Source excerpt:
= = = = = = =

The deal announced Tuesday calls for DuPont Pioneer to make four annual fixed royalty payments totaling $802 million from 2014 to 2017 for trait technology and data and to support commercialization of new soybean technology.

In addition, DuPont Pioneer will begin in 2018 to pay royalties on a per-unit basis for continued technology access to two new soybean products - Genuity Roundup Ready 2 Yield and Genuity Roundup Ready 2 Xtend. The annual minimum payments will total $950 million through 2023.

"The financial terms are attractive, the product options are attractive and the flexibility it gives to our technology pipeline all were attractive," Schickler said. "The time today was right to get this done."

Under the seed-licensing deal, Pioneer will have more flexibility to create products that help growers, he said.

Schickler said the two firms have been engaged in discussions as part of the ongoing litigation for several years, but talks intensified in the last few weeks as it was apparent they were nearing an agreement.

= = = = = = =

Work required:
Carry on the news report about the DuPont Pioneer soybean licensing deal, picking up right after its last sentence. The records come from a different source than the text.

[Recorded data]
= = = = = = =

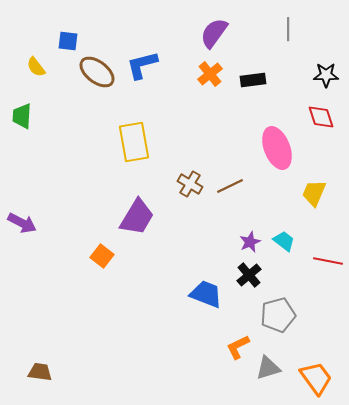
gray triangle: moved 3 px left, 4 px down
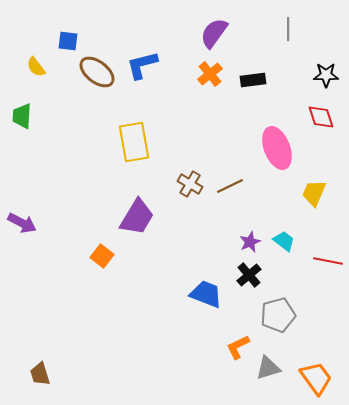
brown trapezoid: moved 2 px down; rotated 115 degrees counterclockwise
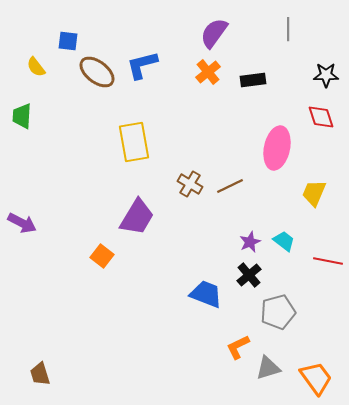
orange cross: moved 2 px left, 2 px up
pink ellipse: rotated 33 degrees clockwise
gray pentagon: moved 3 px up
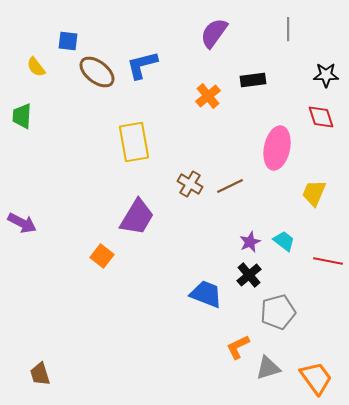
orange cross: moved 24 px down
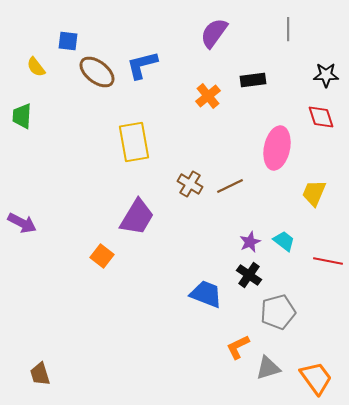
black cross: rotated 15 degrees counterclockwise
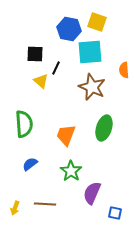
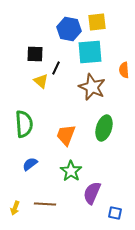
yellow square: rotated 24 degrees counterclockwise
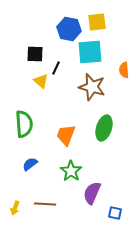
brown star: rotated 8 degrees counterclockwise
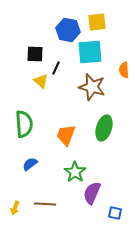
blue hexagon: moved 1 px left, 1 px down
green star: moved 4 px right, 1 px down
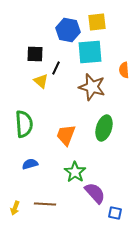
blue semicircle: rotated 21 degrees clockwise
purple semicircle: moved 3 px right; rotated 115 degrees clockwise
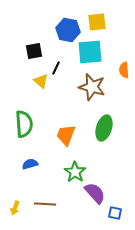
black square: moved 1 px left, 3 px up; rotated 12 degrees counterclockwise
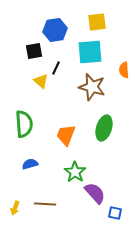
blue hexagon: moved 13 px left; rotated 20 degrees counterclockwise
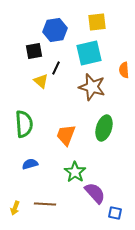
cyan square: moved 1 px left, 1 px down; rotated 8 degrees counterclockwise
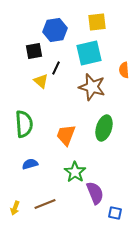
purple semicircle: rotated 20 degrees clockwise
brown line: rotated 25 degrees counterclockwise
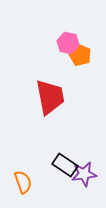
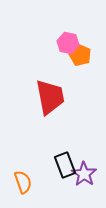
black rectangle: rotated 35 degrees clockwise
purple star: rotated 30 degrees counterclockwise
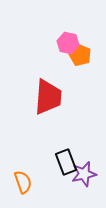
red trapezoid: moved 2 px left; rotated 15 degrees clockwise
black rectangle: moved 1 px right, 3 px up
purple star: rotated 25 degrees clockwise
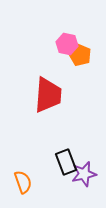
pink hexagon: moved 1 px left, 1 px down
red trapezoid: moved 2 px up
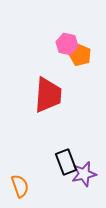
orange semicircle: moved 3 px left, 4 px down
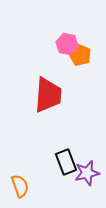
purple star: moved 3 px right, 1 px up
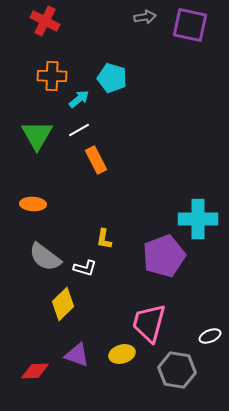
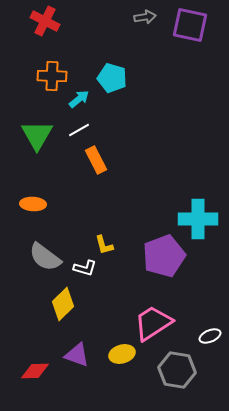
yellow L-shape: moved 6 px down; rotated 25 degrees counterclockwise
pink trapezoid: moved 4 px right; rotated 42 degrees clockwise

= = = = = = =

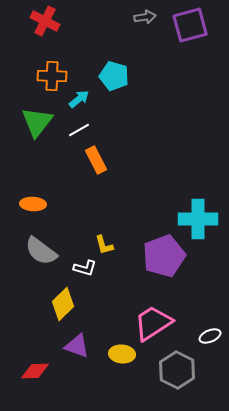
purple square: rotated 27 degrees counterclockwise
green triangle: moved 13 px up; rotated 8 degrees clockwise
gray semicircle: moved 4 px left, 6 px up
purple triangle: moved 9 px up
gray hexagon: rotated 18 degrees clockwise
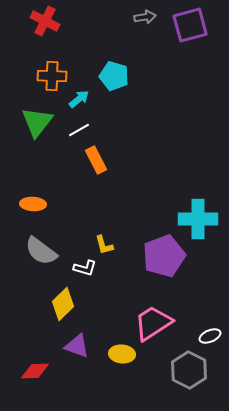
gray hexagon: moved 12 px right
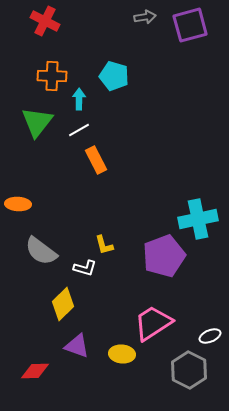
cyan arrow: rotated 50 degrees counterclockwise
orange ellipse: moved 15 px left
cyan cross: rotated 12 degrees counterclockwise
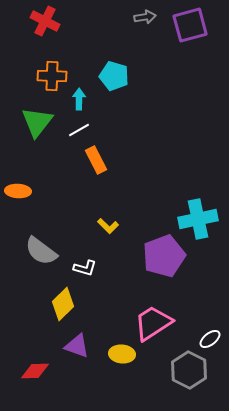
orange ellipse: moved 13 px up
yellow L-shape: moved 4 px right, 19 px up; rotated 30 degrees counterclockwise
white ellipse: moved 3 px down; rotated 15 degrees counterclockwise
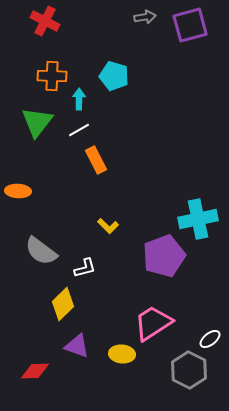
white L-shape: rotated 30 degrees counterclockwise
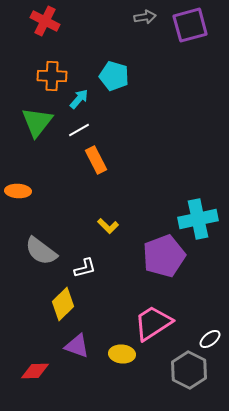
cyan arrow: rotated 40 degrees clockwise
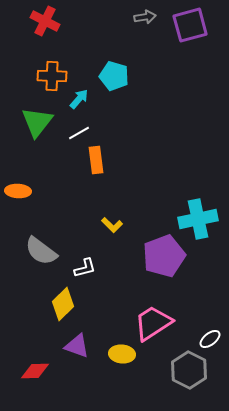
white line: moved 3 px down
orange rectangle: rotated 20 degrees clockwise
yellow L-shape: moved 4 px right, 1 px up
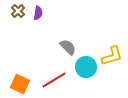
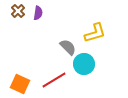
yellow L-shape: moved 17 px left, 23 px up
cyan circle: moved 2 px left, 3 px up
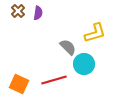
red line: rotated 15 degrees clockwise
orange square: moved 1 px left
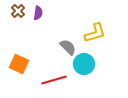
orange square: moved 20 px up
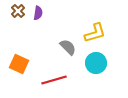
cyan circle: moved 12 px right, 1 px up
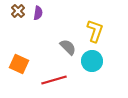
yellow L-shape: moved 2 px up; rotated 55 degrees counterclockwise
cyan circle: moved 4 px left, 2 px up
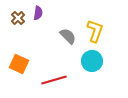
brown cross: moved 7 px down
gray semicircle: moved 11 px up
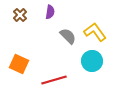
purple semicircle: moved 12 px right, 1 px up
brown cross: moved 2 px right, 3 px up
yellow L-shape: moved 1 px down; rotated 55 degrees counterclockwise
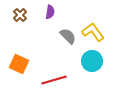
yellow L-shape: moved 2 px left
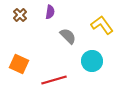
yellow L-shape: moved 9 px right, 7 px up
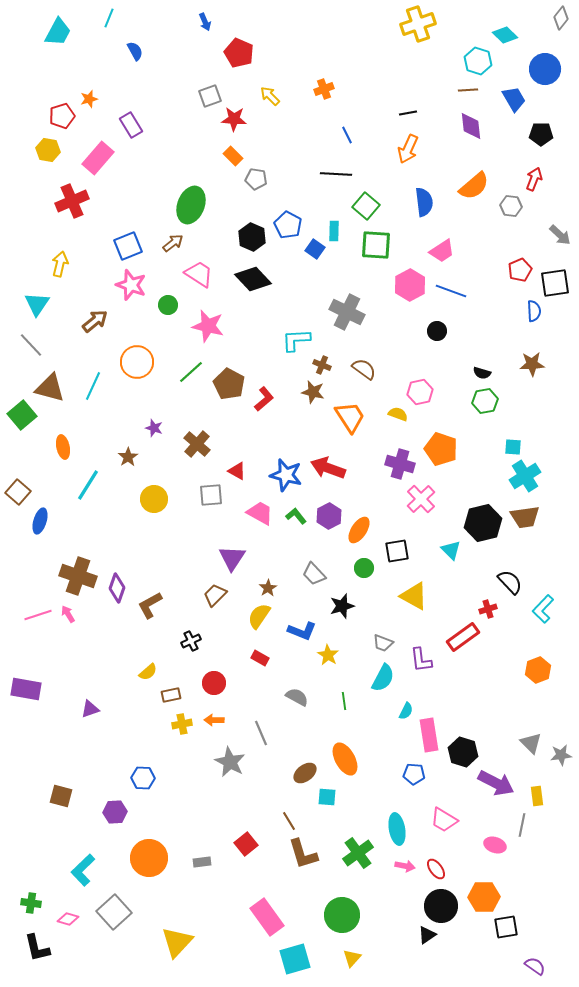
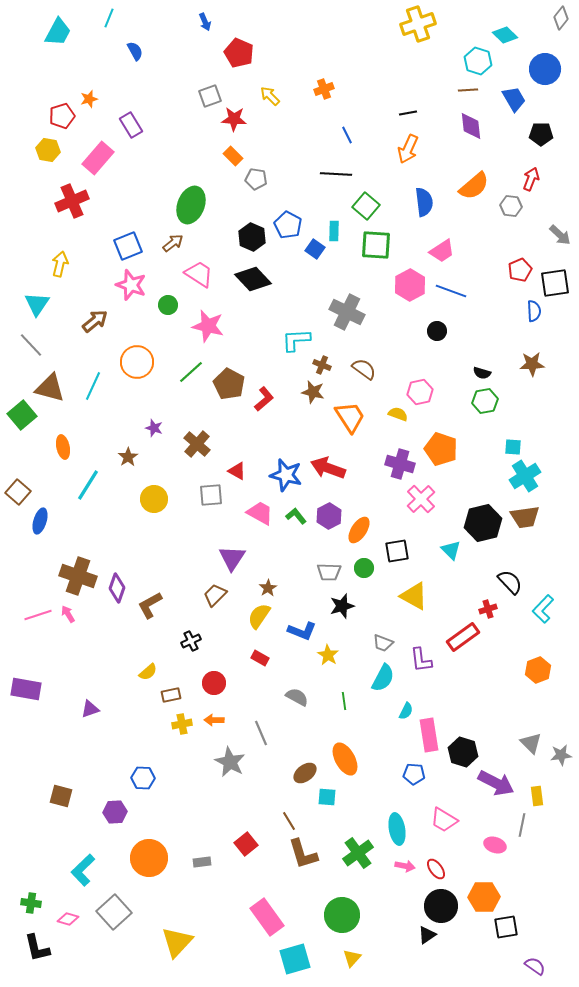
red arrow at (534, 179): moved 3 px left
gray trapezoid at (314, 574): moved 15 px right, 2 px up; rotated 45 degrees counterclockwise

= = = = = = =

Result of the task:
Together, DuPont and Monsanto share about two-thirds of the North American corn and soybean seed markets, and each firm has funneled millions of dollars to develop new traits to be the first to get better versions of their seed technology to market.

More than 90 percent of U.S.-grown soybeans have the Roundup Ready trait and more than 200 seed companies license the technology from Monsanto. Roundup Ready Soybeans, which are resistant to the Roundup and other glyphosate-based herbicides, were introduced by Monsanto in 1996. Other crops have since adopted the technology, including corn and cotton.